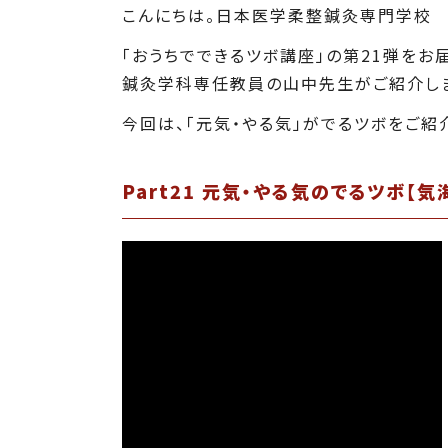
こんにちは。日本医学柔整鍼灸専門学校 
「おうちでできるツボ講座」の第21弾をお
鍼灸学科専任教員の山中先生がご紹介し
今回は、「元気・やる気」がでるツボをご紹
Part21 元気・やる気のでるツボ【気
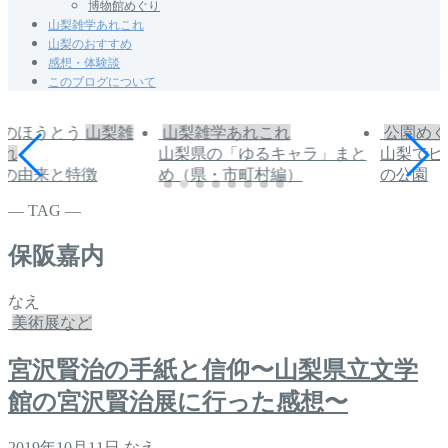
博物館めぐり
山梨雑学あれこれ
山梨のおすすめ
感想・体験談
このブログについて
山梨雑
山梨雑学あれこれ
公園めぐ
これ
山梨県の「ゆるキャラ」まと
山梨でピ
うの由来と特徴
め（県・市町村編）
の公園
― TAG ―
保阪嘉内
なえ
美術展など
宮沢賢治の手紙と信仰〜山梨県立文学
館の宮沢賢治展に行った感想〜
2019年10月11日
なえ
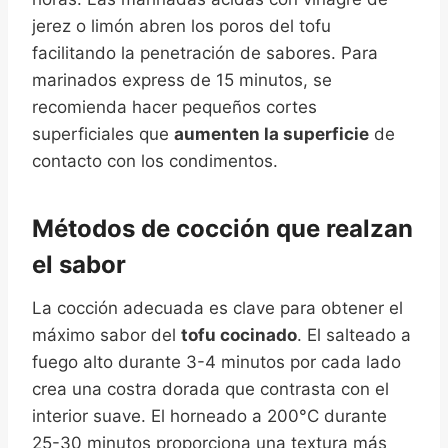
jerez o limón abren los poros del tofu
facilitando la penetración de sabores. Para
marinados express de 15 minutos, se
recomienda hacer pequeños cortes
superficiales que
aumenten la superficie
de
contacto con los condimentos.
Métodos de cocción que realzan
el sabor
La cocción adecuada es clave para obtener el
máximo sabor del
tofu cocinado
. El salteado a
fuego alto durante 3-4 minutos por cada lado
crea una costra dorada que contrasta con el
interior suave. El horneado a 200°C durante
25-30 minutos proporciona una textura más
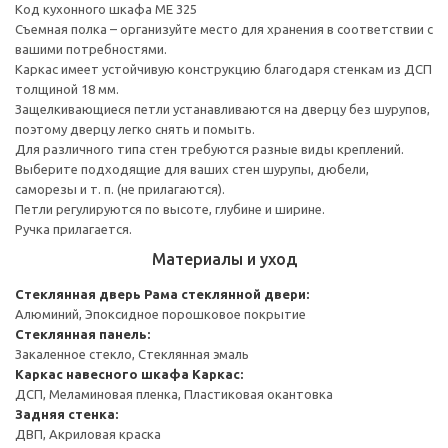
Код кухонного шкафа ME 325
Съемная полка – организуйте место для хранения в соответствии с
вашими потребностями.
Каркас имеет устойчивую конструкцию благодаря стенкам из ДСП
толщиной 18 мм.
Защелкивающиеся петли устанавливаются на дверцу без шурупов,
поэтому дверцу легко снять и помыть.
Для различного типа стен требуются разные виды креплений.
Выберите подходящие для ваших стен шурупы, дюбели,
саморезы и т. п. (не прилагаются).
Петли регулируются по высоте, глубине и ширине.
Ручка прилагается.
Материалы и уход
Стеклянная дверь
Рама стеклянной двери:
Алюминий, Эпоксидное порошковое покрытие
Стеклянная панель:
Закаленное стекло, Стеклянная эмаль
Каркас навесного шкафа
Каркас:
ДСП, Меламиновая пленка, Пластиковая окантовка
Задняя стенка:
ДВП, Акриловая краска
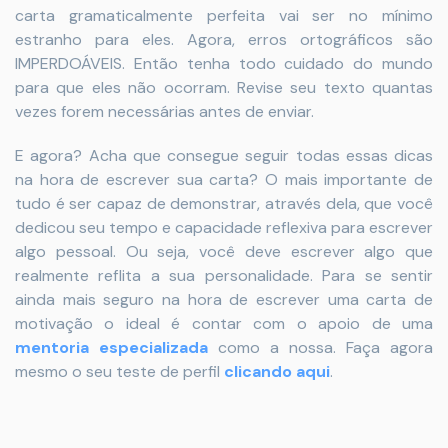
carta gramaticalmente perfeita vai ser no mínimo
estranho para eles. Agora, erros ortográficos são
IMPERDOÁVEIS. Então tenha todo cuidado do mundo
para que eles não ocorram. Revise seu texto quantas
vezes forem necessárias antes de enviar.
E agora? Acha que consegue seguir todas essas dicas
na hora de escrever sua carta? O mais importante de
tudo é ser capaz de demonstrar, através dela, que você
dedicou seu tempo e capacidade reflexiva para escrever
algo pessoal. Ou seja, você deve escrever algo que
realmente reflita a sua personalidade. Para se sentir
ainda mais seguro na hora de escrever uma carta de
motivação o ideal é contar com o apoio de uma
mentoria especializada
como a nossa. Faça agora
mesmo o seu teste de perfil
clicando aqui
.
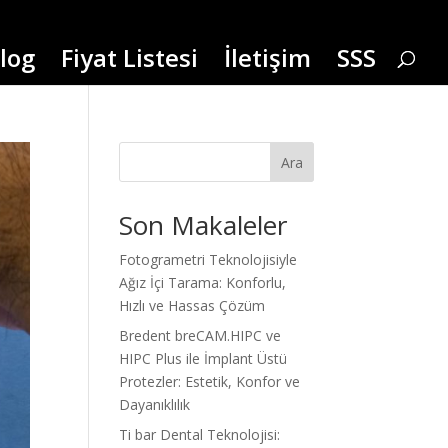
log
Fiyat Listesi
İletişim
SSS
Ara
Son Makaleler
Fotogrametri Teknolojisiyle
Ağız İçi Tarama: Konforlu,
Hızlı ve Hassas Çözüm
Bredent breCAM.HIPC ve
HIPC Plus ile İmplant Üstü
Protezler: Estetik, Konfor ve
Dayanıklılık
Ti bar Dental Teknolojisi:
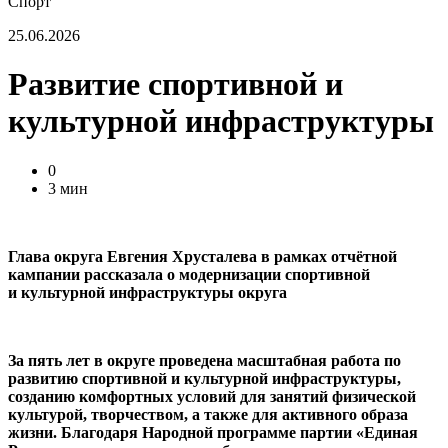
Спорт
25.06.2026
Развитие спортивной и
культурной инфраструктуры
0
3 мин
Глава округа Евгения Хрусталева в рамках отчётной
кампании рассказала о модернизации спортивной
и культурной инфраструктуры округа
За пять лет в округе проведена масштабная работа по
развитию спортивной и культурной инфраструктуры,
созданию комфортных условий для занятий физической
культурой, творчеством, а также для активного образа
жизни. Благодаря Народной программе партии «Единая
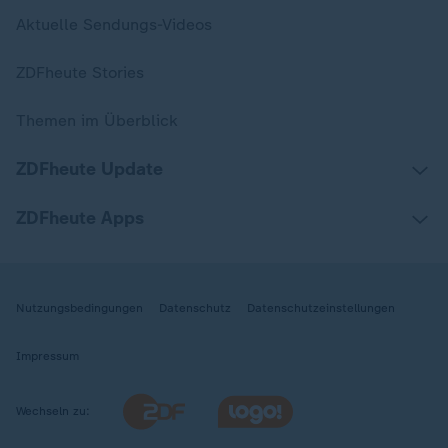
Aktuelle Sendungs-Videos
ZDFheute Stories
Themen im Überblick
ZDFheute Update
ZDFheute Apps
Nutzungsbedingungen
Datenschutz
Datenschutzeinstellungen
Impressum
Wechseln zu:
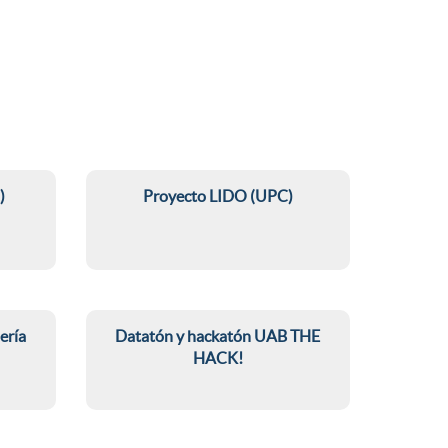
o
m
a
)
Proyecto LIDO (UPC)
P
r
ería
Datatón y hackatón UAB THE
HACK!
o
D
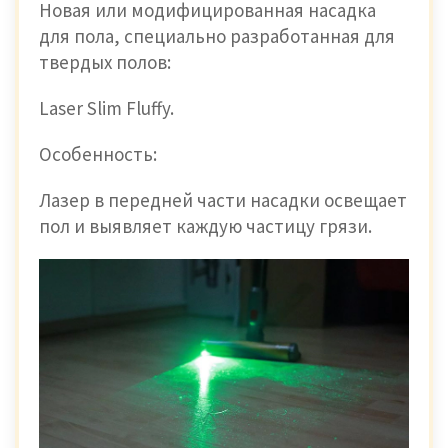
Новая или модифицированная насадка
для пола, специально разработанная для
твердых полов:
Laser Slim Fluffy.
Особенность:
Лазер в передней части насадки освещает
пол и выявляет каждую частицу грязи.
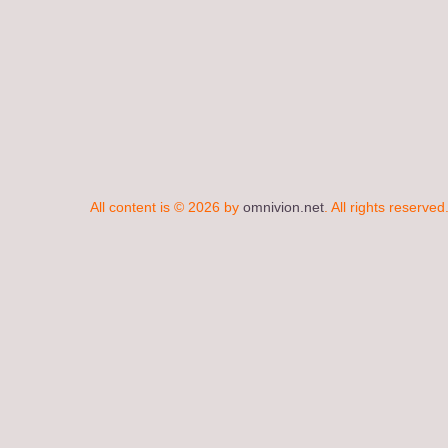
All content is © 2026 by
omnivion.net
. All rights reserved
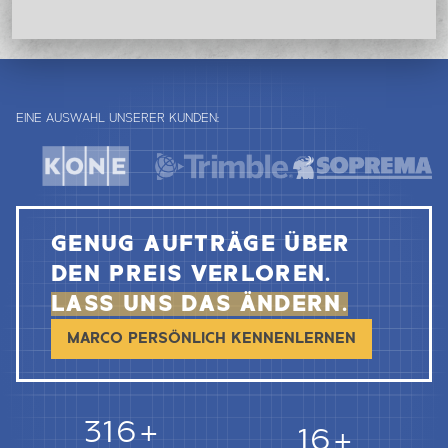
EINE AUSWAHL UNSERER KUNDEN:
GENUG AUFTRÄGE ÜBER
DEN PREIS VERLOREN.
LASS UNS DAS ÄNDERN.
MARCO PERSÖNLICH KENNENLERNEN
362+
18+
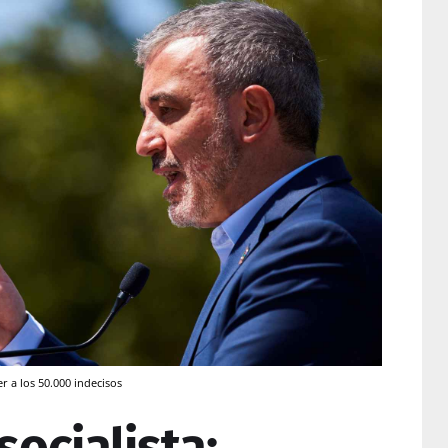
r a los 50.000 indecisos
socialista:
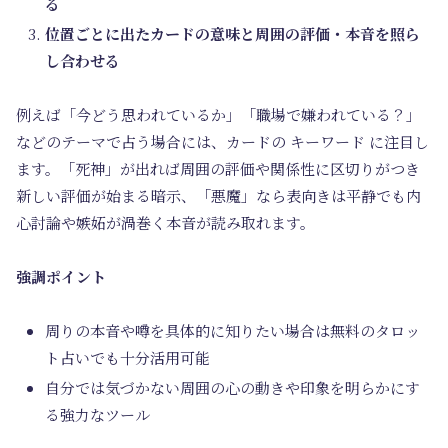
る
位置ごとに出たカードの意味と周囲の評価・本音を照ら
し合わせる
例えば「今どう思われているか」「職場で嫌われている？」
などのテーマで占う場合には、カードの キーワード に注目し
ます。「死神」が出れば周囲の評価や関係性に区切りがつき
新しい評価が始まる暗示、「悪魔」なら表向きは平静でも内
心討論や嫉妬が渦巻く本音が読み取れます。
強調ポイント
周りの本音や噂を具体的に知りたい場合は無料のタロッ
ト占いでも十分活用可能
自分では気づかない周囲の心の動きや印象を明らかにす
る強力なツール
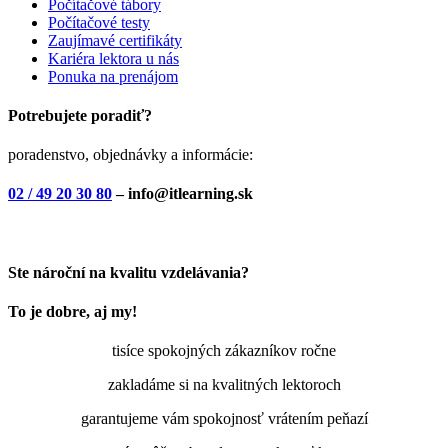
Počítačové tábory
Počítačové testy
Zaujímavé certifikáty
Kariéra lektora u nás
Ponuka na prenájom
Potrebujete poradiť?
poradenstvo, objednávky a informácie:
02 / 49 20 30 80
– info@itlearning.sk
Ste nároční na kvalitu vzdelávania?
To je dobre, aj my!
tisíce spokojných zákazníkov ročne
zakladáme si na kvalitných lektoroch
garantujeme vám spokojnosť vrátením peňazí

──────

Exercise details -
Only the lines from the top of the records through the line with "vezes forem necessárias antes de enviar." belong in the copy; write them out exactly, leaving out pictures.

Solution to this problem -
こんにちは。日本医学柔整鍼灸専門学校 
「おうちでできるツボ講座」の第21弾をお
鍼灸学科専任教員の山中先生がご紹介し
今回は、「元気・やる気」がでるツボをご紹
Part21 元気・やる気のでるツボ【気
博物館めぐり
山梨雑学あれこれ
山梨のおすすめ
感想・体験談
このブログについて
山梨雑
山梨雑学あれこれ
公園めぐ
これ
山梨県の「ゆるキャラ」まと
山梨でピ
うの由来と特徴
め（県・市町村編）
の公園
― TAG ―
保阪嘉内
なえ
美術展など
宮沢賢治の手紙と信仰〜山梨県立文学
館の宮沢賢治展に行った感想〜
2019年10月11日
なえ
jerez o limón abren los poros del tofu
facilitando la penetración de sabores. Para
marinados express de 15 minutos, se
recomienda hacer pequeños cortes
superficiales que
aumenten la superficie
de
contacto con los condimentos.
Métodos de cocción que realzan
el sabor
La cocción adecuada es clave para obtener el
máximo sabor del
tofu cocinado
. El salteado a
fuego alto durante 3-4 minutos por cada lado
crea una costra dorada que contrasta con el
interior suave. El horneado a 200°C durante
25-30 minutos proporciona una textura más
Код кухонного шкафа ME 325
Съемная полка – организуйте место для хранения в соответствии с
вашими потребностями.
Каркас имеет устойчивую конструкцию благодаря стенкам из ДСП
толщиной 18 мм.
Защелкивающиеся петли устанавливаются на дверцу без шурупов,
поэтому дверцу легко снять и помыть.
Для различного типа стен требуются разные виды креплений.
Выберите подходящие для ваших стен шурупы, дюбели,
саморезы и т. п. (не прилагаются).
Петли регулируются по высоте, глубине и ширине.
Ручка прилагается.
Материалы и уход
Стеклянная дверь
Рама стеклянной двери:
Алюминий, Эпоксидное порошковое покрытие
Стеклянная панель:
Закаленное стекло, Стеклянная эмаль
Каркас навесного шкафа
Каркас:
ДСП, Меламиновая пленка, Пластиковая окантовка
Задняя стенка:
ДВП, Акриловая краска
carta gramaticalmente perfeita vai ser no mínimo
estranho para eles. Agora, erros ortográficos são
IMPERDOÁVEIS. Então tenha todo cuidado do mundo
para que eles não ocorram. Revise seu texto quantas
vezes forem necessárias antes de enviar.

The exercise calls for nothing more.